--- start Records provided ---

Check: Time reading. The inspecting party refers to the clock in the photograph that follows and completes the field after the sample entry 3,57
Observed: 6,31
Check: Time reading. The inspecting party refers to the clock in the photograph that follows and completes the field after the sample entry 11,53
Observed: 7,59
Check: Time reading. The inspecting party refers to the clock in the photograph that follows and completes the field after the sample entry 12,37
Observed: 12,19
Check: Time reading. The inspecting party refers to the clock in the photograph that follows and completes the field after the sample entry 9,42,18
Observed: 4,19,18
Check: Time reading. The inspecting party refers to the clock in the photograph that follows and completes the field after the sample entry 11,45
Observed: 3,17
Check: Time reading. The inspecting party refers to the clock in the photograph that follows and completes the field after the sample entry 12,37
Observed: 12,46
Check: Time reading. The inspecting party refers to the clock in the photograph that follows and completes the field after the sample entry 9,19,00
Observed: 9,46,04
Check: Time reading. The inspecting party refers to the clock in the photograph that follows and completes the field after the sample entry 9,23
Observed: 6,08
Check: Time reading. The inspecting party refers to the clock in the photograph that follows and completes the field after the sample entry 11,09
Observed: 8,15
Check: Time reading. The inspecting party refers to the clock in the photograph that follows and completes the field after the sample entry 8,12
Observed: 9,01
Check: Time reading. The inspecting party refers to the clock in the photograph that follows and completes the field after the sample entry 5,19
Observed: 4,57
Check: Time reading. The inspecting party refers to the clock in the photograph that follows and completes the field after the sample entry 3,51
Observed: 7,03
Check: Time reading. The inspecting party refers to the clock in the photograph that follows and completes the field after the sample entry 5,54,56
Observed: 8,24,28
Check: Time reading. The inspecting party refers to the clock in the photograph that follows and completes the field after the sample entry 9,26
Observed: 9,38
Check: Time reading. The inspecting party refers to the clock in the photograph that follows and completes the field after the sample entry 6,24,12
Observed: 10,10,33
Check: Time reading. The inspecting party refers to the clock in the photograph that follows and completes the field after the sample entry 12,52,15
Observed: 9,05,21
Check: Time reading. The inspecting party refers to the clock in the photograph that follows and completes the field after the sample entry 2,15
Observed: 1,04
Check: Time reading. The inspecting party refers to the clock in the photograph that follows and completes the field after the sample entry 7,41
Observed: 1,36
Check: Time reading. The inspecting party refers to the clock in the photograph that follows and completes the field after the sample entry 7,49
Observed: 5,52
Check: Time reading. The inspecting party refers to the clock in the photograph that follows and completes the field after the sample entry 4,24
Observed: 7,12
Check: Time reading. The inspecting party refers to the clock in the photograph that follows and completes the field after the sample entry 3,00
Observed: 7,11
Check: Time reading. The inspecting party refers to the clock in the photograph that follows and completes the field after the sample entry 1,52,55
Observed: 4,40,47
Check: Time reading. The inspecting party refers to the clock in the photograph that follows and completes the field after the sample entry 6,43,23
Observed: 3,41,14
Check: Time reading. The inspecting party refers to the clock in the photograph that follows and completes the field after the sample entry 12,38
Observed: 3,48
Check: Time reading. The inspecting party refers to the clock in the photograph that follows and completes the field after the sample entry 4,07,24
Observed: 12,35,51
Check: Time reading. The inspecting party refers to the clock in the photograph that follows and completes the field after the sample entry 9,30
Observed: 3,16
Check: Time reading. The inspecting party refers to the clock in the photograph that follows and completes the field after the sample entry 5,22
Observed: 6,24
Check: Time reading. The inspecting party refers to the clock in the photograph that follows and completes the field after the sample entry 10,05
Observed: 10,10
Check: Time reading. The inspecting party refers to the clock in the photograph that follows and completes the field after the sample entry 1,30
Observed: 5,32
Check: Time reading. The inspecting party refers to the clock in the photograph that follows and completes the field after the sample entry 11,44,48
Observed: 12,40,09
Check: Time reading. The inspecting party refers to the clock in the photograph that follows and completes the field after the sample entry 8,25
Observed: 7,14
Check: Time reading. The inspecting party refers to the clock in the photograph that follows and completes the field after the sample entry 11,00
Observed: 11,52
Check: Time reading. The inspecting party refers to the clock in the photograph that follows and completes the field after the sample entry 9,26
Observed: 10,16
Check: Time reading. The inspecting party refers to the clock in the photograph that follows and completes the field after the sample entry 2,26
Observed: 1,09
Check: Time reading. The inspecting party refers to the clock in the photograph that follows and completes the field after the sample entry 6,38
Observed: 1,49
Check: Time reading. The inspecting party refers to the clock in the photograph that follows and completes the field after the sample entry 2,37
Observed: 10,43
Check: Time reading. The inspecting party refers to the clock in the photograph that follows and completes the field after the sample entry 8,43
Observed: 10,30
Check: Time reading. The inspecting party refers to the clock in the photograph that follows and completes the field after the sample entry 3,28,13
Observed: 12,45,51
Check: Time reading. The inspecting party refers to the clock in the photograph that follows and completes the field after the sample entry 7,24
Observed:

--- end Records provided ---

> Task description
Copy out the data lines from the line with "sample entry 3,00" up to and including the line with "Observed: 4,40,47", reproducing each one without any change.

> Correct answer
Check: Time reading. The inspecting party refers to the clock in the photograph that follows and completes the field after the sample entry 3,00
Observed: 7,11
Check: Time reading. The inspecting party refers to the clock in the photograph that follows and completes the field after the sample entry 1,52,55
Observed: 4,40,47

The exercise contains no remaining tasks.